All these things hold no interest for the coal mining company. They are just in the way. The layers underneath the surface are those where coal is found. In mountaintop mining, the mine operators strip off the top layers until they reach the layer of coal, the seam. The operators then strip off the coal, put it in trucks or trains, and ship it to market.

The operators are not done, though. There is more coal down below, so they repeat the process, again and again, until the mountaintop is gone. Also gone are topsoil, trees, streams, and underground water deposits—aquifers--where a home owner might drill a well for drinking water or irrigation. In short, the operators remove everything that is capable of supporting life; they leave only rocks.

People complained about this, of course. Not the local residents, who are all in one way or another dependent on the mine operators. But other people, environmentalists, naturalists, and those interested in the future use of the earth, what is now called sustainability. These people got the federal government to pass laws intended to protect the land. They required that the mine operators replace the rocks where they had been. They also passed the Clean Water Act, which required the streams flowing down from the mountain be clean enough to support aquatic life.

The mine operators have consistently ignored these laws. It is actually impossible to replace the rocks where the were originally. The volume of rocks increase once they are exposed to the air. So the mine operators decided it would be okay to dump the rocks in the stream beds. Neighbors might object, but the mine operators have bought nearly all the property in the mining region, so there are no more neighbors.

Likewise, there is no one who can sue under the Clean Water Act. The former residents are gone. The water is probably grossly polluted, but mine operators will not permit anyone to test it. They test it themselves and file their results with the Environmental Protection Agency (EPA). For years, the EPA has been collecting these reports and filing them without looking at them.

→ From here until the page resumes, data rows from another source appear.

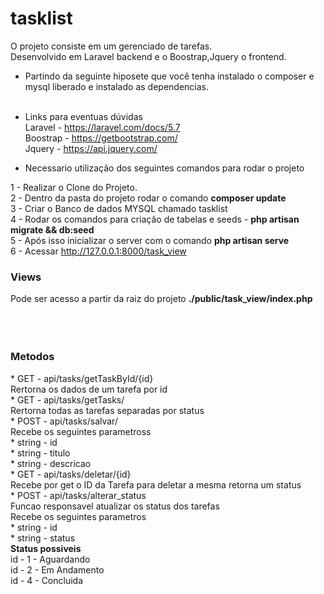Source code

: # tasklist
O projeto consiste em um gerenciado de tarefas.<br>
Desenvolvido em Laravel backend e o Boostrap,Jquery o frontend.



* Partindo da seguinte hiposete que você tenha instalado o composer e mysql liberado e instalado as dependencias.<br><br>
* Links para eventuas dúvidas<br>
    Laravel  - https://laravel.com/docs/5.7<br>
    Boostrap - https://getbootstrap.com/<br>
    Jquery   - https://api.jquery.com/<br>

* Necessario utilização dos seguintes comandos para rodar o projeto<br>

1 - Realizar o Clone do Projeto.<br>
2 - Dentro da pasta do projeto rodar o comando <b>composer update</b><br>
3 - Criar o Banco de dados MYSQL chamado tasklist<br>
4 - Rodar os comandos para criação de tabelas e seeds - <b>php artisan migrate && db:seed </b><br>
5 - Após isso inicializar o server com o comando <b>php artisan serve</b><br>
6 - Acessar http://127.0.0.1:8000/task_view <br>
   
  
<h3>Views</h3>
    Pode ser acesso a partir da raiz do projeto <b>./public/task_view/index.php </b><br>
<br><br><br>
<h3>Metodos</h3>
* GET -  api/tasks/getTaskById/{id} <br>
        Rertorna os dados de um tarefa por id <br>
* GET -  api/tasks/getTasks/<br>
        Rertorna todas as tarefas separadas por status<br>
* POST -  api/tasks/salvar/<br>
        Recebe os seguintes parametross <br>
        * string - id <br>
        * string - titulo<br>
        * string - descricao<br>
* GET -  api/tasks/deletar/{id} <br>
        Recebe por get o ID da Tarefa para deletar a mesma retorna um status<br>
* POST - api/tasks/alterar_status <br>
        Funcao responsavel atualizar os status dos tarefas<br>
        Recebe os seguintes parametros<br>
* string - id <br>
* string - status<br>
            <b>Status possiveis</b><br>
            id - 1 - Aguardando <br>
            id - 2 - Em Andamento<br>
            id - 4 - Concluida<br>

I learned all these facts at the Yale University Rebelaw conference from lawyers who had been suing mine operators for years. These lawyers seemed pessimistic about the future of the mining region. The Appalachians themselves are beautiful. Tourism could provide residents with sustainable income. But wherever coal was mined, the land became useless. The air was dusty, the water was poisonous, aquatic life could not exist where there were once mountain streams. The mine operators could not be stopped because they owned the state governments of West Virginia and Kentucky.

This certainly seemed like a no win scenario to me. I went back to my hotel room depressed about coal, which not only destroys the landscape while it is mined, but also contributes to global warming and air pollution while it is burned.

But my mood turned around after I turned on the tv and saw one of the most extraordinary plays I have ever seen in sports. In the Gold Medal hockey game between Sweden and Canada, Canada led by one goal. Not a very secure lead. The Swedes had a gifted goalie who was turning away shot after shot. Then one of the Canadian players—Sidney Crosby--stole the puck at the Canadian end of the rink. He took off running with no one between him and the goalie. When he arrived at the goal mouth, he passed the puck to his own backhand and dropped it into the goal past the helpless Swedish goalie.

It was a simple play. The puck was traveling at high speed past the goal and then, miraculously, turned and flew into the goal.

I was reminded of this play the next day, when, as I returned home on the train, I read that a federal judge had declared the mining operators in West Virginia were violating the protected species act. Just as the puck had turned abruptly in the hockey game, the future of the Appalachian mountains, with their rills, hollows, and history, had just changed. Now there is a chance to stop the mine operators from flaunting the law and destroying the land.


We should never lose hope in our struggle to save the planet from exploiters and their shills. Everything can change in an instant. And yes, Canada went on to win the Gold Medal in Hockey.